Net property income estimates were also trimmed, by 11.9 per cent to S$137.8 million for FY2023, and 8.8 per cent to S$163 million for the next financial year.

However, Ong and Lock reiterated a “buy” call on the hospitality sector’s recovery.

“CDLHT is well-positioned to capture upside from its recent asset enhancements at Grand Copthorne and the strong UK built-to-rent market,” they added.

Similarly, UOB Kay Hian (UOBKH) maintained its target price of S$1.41 with a “buy” call. The hospitality player benefited from an industry-wide increase in average length of stay, amid travel recovery.

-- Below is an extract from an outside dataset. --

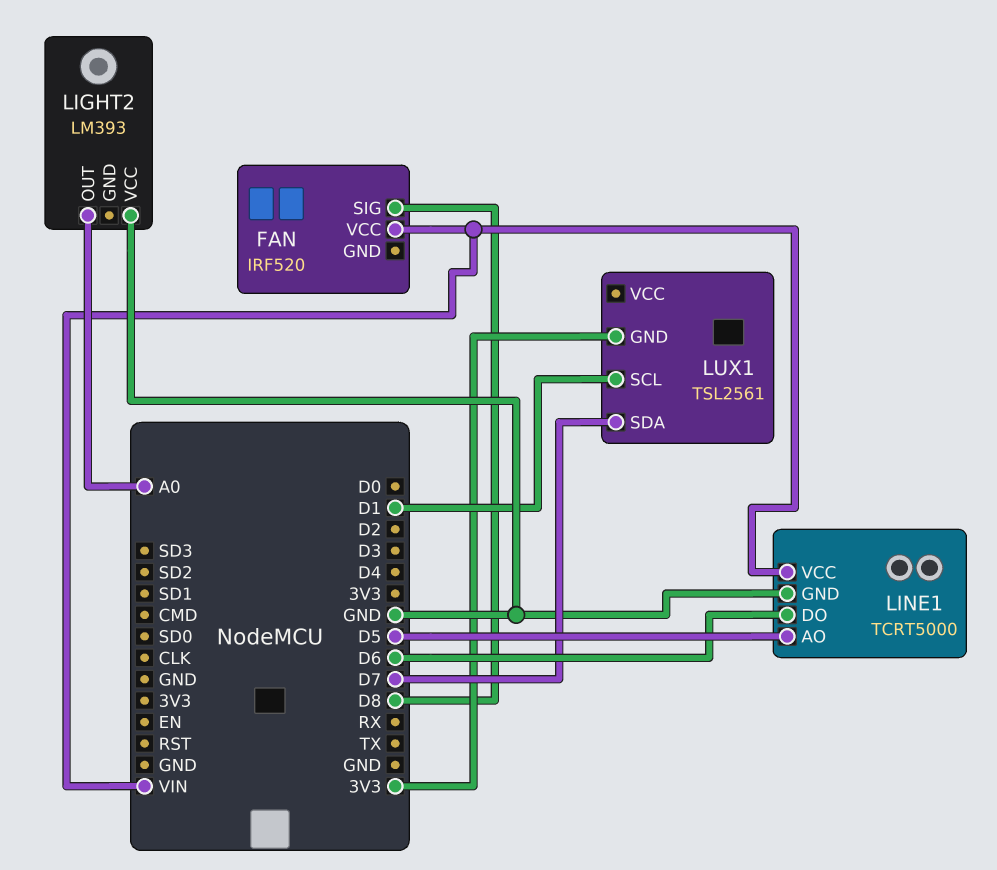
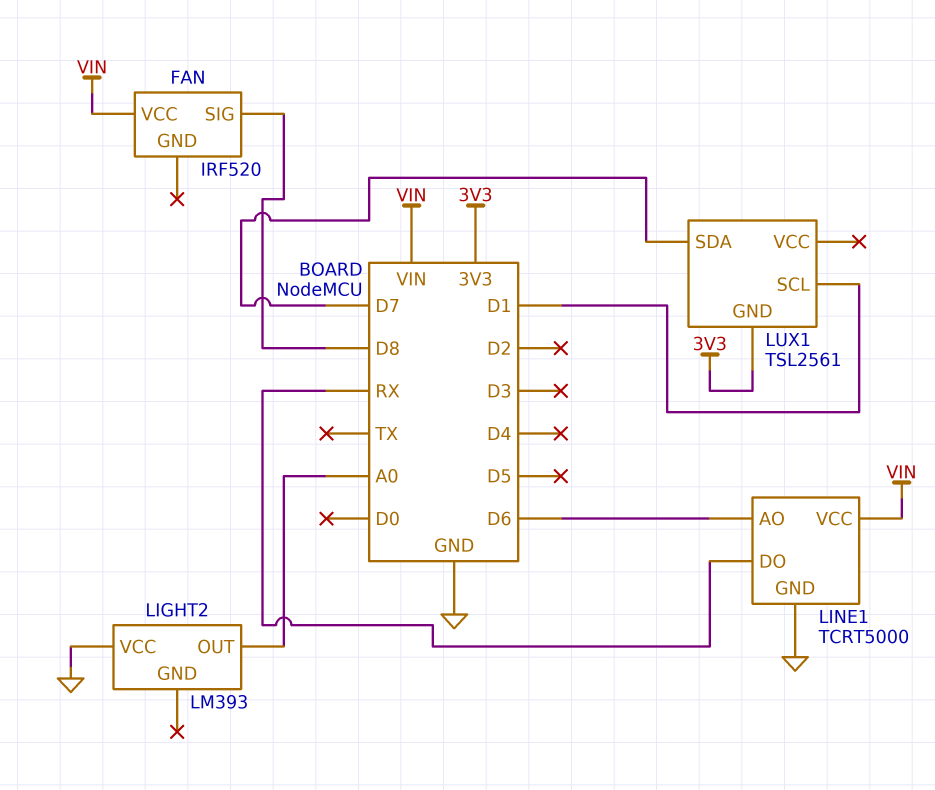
LINE1 pin AO: D5 -> D6
LINE1 pin DO: D6 -> RX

UOBKH analyst Jonathan Koh noted on Tuesday that the target price is based on a 7.5 per cent equity cost and 2.8 per cent terminal growth rate. He maintained a DPU forecast for FY2023 at S$0.061 and for FY2024 at S$0.07.

Koh also highlighted management’s guidance for a slight increase in debt costs, as the aggregate leverage edged slightly higher.

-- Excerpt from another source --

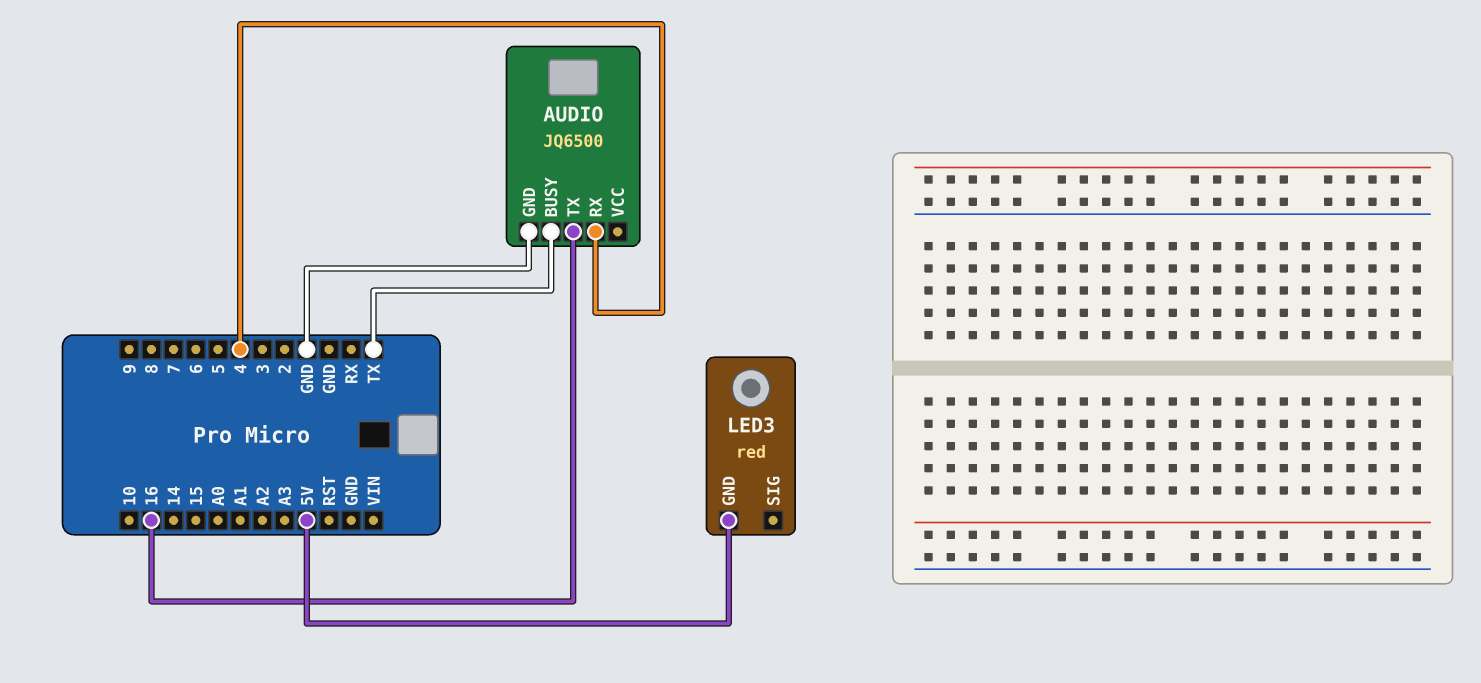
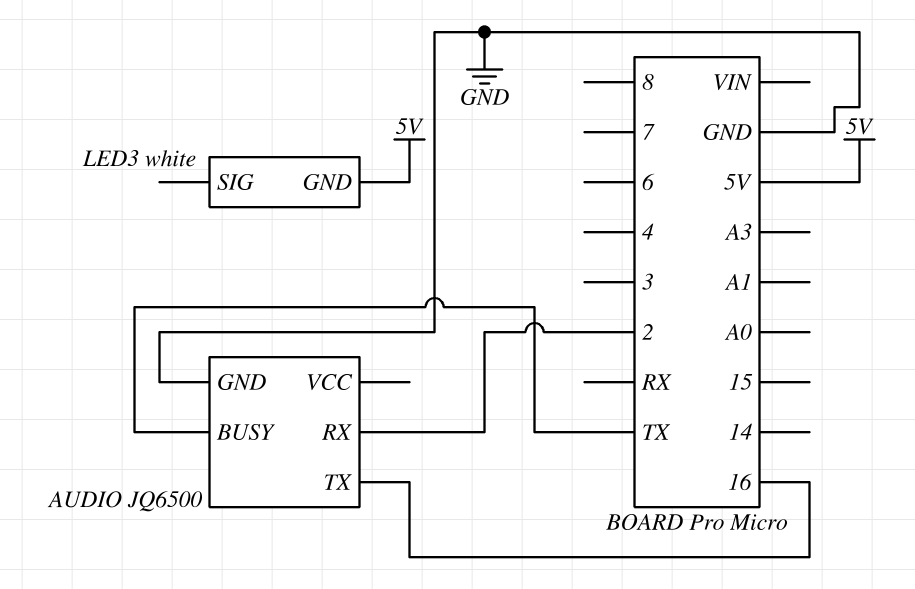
AUDIO pin RX: 4 -> 2
LED3: red -> white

“Management expects average cost of debt to be slightly higher in 2024, despite refinancing S$383 million or 33 per cent of its total borrowings next year.”

CDLHT’s Singapore portfolio includes Grand Copthorne Waterfront Hotel and W Singapore at Sentosa Cove.

Stapled securities of CDLHT : J85 0% were trading down 1 per cent or S$0.01 at S$0.96 as at 1.58 pm on Tuesday.